Task to complete:
Reproduce word for word the stretch of the records from the line containing "CATEGORII PRODUSE" through the line containing "Clipping Digital", both included. Leave the pictures out of your answer.
*** Provided information ***
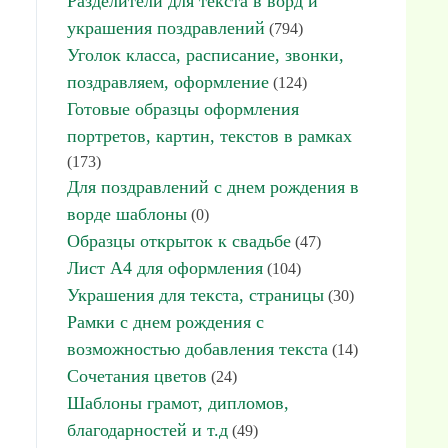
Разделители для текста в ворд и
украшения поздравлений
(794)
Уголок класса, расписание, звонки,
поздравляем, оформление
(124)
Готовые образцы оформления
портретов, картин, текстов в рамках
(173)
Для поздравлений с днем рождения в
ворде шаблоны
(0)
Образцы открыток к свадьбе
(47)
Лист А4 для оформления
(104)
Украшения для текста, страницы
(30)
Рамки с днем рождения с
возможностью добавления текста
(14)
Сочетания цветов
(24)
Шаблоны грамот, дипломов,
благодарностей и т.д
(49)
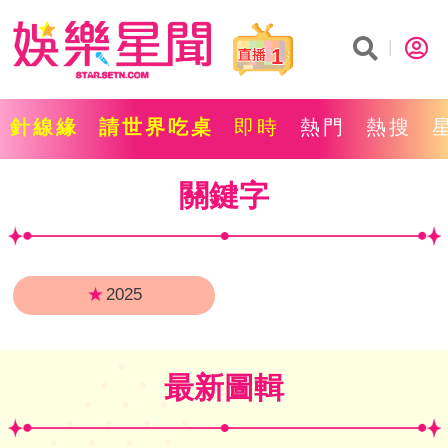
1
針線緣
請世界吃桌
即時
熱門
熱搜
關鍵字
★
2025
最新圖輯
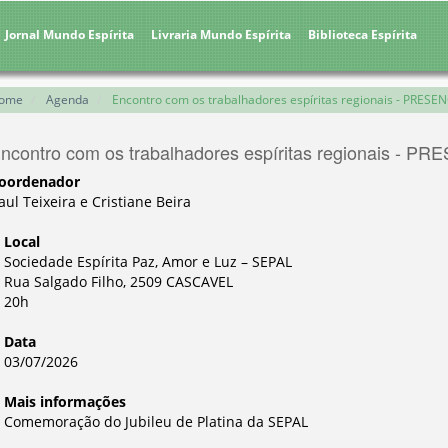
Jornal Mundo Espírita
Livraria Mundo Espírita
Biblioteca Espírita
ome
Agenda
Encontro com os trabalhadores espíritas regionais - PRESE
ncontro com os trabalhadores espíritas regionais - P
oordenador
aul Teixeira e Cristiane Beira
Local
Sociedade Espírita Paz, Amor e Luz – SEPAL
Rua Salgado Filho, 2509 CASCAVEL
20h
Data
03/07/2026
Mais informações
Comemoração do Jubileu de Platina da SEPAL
*** End of Provided information ***
*** Provided information ***
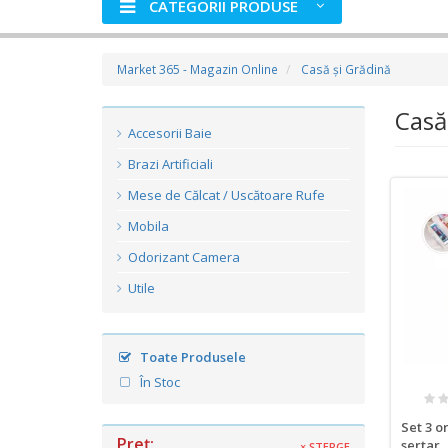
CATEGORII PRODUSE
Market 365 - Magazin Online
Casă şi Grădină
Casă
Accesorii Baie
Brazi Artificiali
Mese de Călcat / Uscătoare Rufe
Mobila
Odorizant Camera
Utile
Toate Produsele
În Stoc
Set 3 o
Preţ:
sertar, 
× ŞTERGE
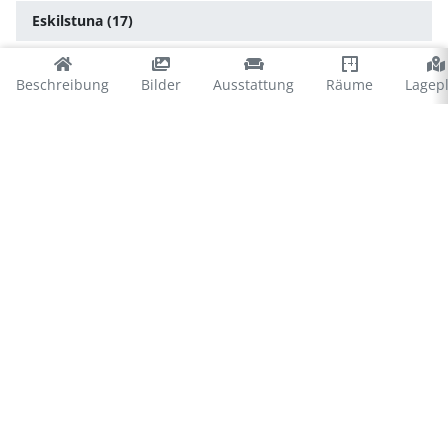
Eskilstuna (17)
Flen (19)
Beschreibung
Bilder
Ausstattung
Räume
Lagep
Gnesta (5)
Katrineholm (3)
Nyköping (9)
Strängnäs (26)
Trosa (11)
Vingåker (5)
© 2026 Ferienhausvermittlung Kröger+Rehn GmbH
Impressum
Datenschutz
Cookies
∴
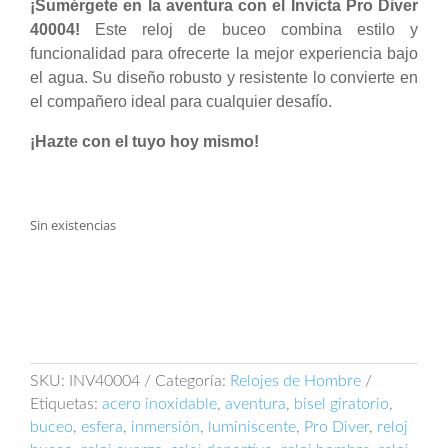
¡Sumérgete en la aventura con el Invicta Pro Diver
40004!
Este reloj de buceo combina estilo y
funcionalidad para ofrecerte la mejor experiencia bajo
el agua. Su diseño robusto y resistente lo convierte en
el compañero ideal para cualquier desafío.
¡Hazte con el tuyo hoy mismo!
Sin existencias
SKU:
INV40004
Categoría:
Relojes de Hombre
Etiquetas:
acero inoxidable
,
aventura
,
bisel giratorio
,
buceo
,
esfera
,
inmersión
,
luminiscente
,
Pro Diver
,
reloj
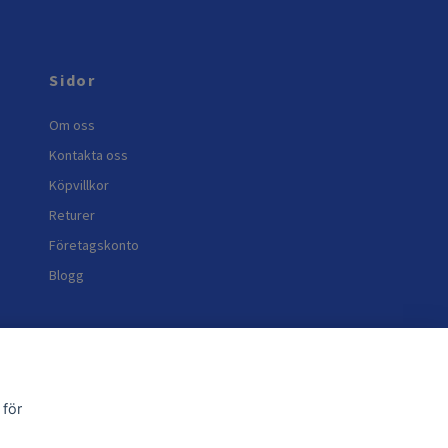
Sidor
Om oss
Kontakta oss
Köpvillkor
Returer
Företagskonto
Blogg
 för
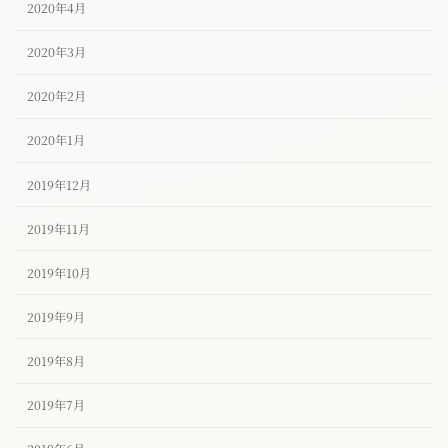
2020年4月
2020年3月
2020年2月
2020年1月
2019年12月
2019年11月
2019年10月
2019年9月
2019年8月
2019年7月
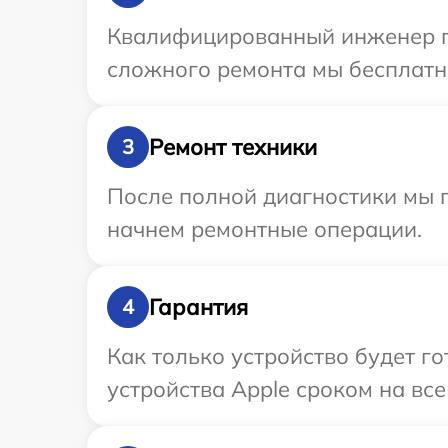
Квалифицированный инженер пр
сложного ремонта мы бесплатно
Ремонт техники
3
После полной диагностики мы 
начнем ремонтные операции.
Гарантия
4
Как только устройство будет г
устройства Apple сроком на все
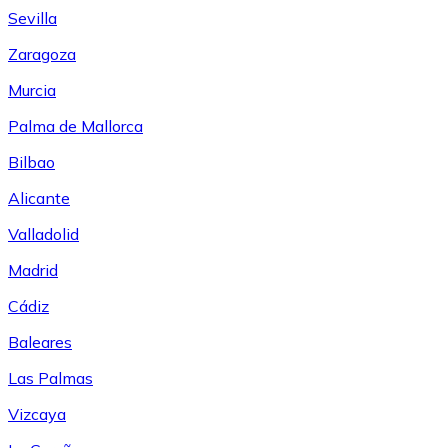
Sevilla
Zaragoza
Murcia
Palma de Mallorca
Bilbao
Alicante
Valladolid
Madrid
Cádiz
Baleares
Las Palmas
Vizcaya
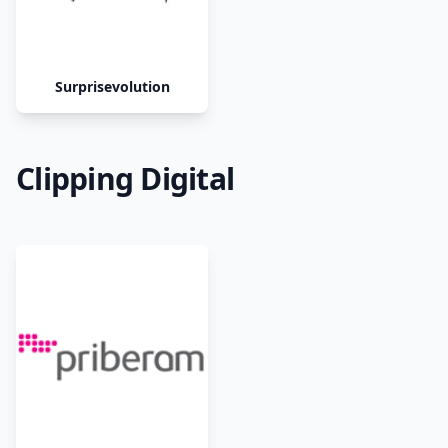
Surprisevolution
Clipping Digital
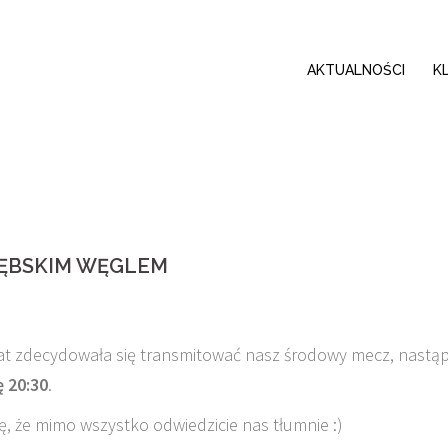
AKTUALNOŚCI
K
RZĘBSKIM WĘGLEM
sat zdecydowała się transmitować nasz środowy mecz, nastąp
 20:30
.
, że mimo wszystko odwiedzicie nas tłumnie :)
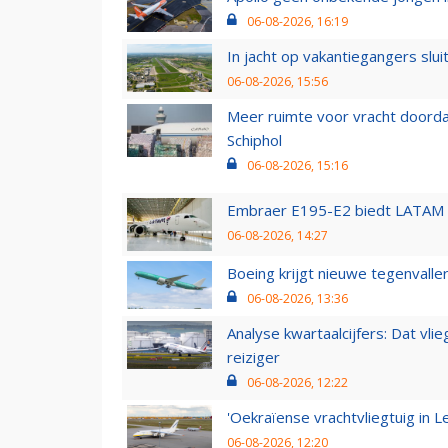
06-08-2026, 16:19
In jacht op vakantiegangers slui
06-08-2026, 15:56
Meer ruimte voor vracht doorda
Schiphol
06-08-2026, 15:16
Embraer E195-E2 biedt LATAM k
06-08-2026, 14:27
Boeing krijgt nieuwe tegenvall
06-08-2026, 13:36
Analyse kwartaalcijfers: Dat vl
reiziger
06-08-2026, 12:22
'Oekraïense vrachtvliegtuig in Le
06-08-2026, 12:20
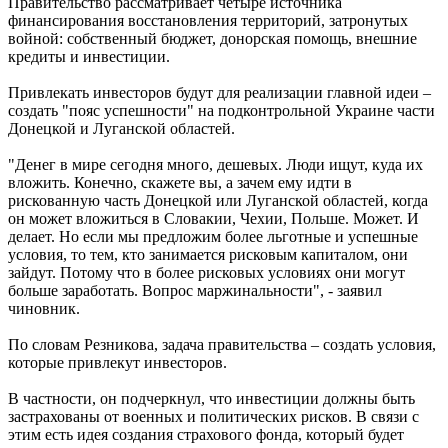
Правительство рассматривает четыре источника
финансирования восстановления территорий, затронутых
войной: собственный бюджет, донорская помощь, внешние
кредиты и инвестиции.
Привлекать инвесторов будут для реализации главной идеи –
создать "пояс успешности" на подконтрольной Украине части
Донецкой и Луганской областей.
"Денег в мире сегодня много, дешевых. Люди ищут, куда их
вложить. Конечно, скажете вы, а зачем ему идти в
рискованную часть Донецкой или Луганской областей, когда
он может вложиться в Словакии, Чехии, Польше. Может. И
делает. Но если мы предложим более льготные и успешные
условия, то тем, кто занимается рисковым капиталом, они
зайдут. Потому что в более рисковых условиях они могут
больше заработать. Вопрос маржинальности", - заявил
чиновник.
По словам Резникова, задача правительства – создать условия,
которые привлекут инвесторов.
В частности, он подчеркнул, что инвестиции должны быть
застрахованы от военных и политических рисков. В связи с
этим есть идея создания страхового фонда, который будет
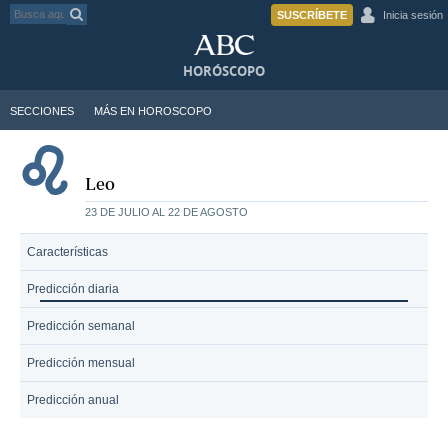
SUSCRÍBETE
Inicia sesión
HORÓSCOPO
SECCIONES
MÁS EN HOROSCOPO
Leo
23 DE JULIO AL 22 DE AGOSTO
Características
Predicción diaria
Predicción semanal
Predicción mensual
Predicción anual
*** End of Provided information ***
Answer box:
CATEGORII PRODUSE
Market 365 - Magazin Online
Casă şi Grădină
Casă
Accesorii Baie
Brazi Artificiali
Mese de Călcat / Uscătoare Rufe
Mobila
Odorizant Camera
Utile
Toate Produsele
În Stoc
Set 3 o
Preţ:
sertar, 
× ŞTERGE
Eskilstuna (17)
Flen (19)
Beschreibung
Bilder
Ausstattung
Räume
Lagep
Gnesta (5)
Katrineholm (3)
Nyköping (9)
Strängnäs (26)
Trosa (11)
Vingåker (5)
© 2026 Ferienhausvermittlung Kröger+Rehn GmbH
Impressum
Datenschutz
Cookies
∴
¡Sumérgete en la aventura con el Invicta Pro Diver
40004!
Este reloj de buceo combina estilo y
funcionalidad para ofrecerte la mejor experiencia bajo
el agua. Su diseño robusto y resistente lo convierte en
el compañero ideal para cualquier desafío.
¡Hazte con el tuyo hoy mismo!
Sin existencias
SKU:
INV40004
Categoría:
Relojes de Hombre
Etiquetas:
acero inoxidable
,
aventura
,
bisel giratorio
,
buceo
,
esfera
,
inmersión
,
luminiscente
,
Pro Diver
,
reloj
Sidor
Om oss
Kontakta oss
Köpvillkor
Returer
Företagskonto
Blogg
 för
2020年4月
2020年3月
2020年2月
2020年1月
2019年12月
2019年11月
2019年10月
2019年9月
2019年8月
2019年7月
Квалифицированный инженер пр
сложного ремонта мы бесплатно
Ремонт техники
3
После полной диагностики мы 
начнем ремонтные операции.
Гарантия
4
Как только устройство будет г
устройства Apple сроком на все
Sevilla
Zaragoza
Murcia
Palma de Mallorca
Bilbao
Alicante
Valladolid
Madrid
Cádiz
Baleares
Las Palmas
Vizcaya
Surprisevolution
Clipping Digital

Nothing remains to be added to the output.